In this particular case my first idea would be to follow the chain
A3 -> A6 -> B6 -> B1 -> C2 -> C3
This means:
either A3 is a 2 or if it's a 6 (following the forced chain) C3 is a 2.
Thus B4 and F3 cannot be 2.
And next F needs a 2 in top block so D2 can't be a 2
Similar chaing reasoning can be used to see if a cell with 3 options is part of such a chain as well to reduce it to only 2 options instead:
In this case (after previous steps) I would look at F2 starting the chain from F3:
F3 = 4 -> F2 = 4
F3 = 6 -> A3 = 2 -> C3 = 4 -> C2 = 2 -> F2 = 6
=> F2 cannot be 2
Which then leads us to F1 = 2 and solving the rest trivially.
I do want to point out though that the above steps took longer than your trial and error solution.
Which one is the best way to solve it depends largely on what you want.
I personally don't like guessing without reasoning so will only fall back on trial and error if all other options are exhausted ... or at least untill it takes too long to spot any of those other options.

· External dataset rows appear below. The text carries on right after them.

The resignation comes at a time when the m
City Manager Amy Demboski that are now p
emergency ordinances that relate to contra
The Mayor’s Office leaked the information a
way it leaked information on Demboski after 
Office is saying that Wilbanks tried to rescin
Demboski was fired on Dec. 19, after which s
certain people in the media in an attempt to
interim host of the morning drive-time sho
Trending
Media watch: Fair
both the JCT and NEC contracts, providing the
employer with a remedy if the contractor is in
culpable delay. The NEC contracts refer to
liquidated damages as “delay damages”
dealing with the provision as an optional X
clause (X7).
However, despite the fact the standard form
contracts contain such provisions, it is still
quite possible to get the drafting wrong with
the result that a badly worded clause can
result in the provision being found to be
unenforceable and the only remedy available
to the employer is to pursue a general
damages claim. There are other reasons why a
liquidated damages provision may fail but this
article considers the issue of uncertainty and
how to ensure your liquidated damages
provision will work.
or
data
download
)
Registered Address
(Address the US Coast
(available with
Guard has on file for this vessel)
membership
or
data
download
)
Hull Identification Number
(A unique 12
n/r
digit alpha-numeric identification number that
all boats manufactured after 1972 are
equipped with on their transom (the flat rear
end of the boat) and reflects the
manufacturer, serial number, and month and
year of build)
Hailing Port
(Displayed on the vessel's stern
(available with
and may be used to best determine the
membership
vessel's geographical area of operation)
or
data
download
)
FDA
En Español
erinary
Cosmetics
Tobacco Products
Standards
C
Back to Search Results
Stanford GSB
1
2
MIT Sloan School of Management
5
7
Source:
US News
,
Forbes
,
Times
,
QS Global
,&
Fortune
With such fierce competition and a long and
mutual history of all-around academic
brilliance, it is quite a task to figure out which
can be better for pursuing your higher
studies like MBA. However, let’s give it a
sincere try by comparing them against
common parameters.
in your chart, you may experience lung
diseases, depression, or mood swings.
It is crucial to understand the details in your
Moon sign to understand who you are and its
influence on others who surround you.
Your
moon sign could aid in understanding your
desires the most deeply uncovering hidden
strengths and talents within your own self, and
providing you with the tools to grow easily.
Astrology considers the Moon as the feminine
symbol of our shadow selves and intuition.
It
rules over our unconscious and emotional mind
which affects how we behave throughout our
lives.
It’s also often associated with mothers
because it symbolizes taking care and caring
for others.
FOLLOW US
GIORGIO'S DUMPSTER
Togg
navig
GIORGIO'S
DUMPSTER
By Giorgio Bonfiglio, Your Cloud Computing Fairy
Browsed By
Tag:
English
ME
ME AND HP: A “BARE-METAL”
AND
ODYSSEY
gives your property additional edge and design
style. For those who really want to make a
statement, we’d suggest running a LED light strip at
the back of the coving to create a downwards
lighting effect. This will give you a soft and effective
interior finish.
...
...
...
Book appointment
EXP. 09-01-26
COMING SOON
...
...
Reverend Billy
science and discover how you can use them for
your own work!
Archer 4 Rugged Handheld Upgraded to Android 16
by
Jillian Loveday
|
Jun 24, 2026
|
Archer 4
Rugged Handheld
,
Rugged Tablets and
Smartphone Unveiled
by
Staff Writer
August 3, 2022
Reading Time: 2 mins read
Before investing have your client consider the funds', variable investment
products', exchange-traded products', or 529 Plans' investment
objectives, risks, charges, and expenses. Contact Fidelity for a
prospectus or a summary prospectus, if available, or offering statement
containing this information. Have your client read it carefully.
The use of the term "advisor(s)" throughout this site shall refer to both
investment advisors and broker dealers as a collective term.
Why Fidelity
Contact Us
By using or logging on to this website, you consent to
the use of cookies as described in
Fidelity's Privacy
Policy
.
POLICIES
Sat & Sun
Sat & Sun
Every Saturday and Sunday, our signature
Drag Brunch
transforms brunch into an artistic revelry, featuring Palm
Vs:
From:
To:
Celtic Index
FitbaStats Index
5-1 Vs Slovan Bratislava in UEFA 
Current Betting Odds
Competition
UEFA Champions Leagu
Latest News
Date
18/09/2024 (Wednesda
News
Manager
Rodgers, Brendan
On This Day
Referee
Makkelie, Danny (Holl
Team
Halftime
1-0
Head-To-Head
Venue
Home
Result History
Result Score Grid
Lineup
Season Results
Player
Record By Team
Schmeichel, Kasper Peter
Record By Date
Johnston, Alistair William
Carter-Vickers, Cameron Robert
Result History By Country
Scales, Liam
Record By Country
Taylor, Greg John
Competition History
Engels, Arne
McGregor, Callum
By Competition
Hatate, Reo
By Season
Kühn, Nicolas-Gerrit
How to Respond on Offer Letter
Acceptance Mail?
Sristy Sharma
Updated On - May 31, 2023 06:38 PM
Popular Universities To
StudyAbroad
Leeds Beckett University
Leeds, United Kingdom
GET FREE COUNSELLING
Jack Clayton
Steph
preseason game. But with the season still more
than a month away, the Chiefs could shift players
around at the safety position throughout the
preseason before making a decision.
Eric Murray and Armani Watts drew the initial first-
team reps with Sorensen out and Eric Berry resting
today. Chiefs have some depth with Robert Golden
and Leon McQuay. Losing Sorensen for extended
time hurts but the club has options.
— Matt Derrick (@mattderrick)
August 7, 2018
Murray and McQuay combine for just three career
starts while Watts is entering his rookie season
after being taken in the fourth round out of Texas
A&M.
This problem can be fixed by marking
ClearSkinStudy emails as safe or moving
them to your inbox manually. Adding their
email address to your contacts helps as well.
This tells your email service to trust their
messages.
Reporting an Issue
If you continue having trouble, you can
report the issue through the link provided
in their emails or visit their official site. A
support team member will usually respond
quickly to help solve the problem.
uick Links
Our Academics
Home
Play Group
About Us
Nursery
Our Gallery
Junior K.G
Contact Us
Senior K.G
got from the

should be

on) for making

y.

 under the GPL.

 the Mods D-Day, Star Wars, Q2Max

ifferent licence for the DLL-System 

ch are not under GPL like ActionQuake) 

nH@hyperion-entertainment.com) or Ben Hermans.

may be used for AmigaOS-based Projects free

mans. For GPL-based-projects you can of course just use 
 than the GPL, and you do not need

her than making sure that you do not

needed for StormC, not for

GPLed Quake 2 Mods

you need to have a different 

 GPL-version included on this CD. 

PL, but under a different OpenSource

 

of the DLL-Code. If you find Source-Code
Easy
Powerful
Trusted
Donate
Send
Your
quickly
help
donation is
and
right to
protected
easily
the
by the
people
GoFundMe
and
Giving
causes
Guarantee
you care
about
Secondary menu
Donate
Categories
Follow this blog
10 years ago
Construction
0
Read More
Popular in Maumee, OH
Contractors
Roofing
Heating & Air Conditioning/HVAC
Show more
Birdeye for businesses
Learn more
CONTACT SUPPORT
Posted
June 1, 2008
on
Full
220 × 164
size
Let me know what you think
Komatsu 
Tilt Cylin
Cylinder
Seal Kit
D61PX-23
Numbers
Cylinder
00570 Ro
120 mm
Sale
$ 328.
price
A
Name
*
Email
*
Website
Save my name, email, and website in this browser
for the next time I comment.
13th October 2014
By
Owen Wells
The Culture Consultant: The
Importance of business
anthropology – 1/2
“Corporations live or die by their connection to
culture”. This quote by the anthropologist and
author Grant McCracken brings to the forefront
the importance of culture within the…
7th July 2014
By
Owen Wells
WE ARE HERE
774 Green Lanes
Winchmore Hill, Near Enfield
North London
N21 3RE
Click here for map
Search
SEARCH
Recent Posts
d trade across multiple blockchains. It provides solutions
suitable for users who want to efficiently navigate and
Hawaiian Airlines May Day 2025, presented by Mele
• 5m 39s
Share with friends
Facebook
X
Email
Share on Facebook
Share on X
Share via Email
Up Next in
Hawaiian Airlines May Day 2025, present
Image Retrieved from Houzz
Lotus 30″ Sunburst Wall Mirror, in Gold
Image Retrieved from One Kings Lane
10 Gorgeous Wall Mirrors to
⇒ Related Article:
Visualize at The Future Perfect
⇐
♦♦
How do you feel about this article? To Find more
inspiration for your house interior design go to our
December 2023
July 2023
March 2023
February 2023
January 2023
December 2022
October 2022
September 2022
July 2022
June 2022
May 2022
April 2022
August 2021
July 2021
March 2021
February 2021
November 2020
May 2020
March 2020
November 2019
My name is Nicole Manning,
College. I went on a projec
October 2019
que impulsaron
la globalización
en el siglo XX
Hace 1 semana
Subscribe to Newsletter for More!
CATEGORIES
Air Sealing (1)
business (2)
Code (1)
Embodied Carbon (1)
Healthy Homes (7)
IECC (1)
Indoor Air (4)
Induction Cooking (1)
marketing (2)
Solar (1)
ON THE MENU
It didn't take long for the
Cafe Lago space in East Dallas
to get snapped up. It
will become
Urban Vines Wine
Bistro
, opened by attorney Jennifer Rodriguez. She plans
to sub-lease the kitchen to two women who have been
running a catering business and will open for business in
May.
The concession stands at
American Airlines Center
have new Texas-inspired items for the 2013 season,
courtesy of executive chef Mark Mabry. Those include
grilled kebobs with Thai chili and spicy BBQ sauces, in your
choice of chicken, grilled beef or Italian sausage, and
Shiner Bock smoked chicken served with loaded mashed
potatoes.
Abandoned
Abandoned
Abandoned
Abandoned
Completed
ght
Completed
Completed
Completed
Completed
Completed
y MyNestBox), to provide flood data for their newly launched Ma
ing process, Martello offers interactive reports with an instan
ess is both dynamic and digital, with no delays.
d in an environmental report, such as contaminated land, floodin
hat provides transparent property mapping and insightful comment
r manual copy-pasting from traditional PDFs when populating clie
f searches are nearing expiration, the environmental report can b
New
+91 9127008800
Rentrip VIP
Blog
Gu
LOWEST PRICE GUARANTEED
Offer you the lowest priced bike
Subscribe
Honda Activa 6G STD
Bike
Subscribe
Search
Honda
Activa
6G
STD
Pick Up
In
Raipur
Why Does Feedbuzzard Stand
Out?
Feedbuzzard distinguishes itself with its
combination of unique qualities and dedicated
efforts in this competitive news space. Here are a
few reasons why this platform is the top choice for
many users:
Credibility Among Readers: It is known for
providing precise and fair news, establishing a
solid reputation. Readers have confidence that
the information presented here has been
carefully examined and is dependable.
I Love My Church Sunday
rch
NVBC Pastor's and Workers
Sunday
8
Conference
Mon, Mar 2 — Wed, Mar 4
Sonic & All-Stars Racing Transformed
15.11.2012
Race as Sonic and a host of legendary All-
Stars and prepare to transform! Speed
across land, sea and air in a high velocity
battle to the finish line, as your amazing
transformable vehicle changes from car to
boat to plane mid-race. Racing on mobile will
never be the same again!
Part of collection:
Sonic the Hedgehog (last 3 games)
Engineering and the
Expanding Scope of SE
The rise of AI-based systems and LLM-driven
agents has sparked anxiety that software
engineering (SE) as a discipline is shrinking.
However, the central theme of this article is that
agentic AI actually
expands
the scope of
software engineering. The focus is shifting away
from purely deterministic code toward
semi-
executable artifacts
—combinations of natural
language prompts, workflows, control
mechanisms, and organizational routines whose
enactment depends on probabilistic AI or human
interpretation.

Nothing wrong with at least trying something instead of staring at a really hard puzzle without progress.
Final note: sometimes when just trying something randomly makes it easier to spot other forced hints even if your initial guess didn't directly lead to reducing any options.
F1 must be 2
Why?
Let's say we put in a 4 at the orange marked cell F1. Then B1 must be a 2; C2 a 4; C3 a 2; A3 a 6; and B4 a 4.
However, we now have a 4 at F1 and a 4 at B4, eliminating the 4 from the entire middle-right block (F3/D4), which isn't correct. Because of that, we can conclude that F1 cannot be a 4 and must be a 2. After that it should be trivial to continue.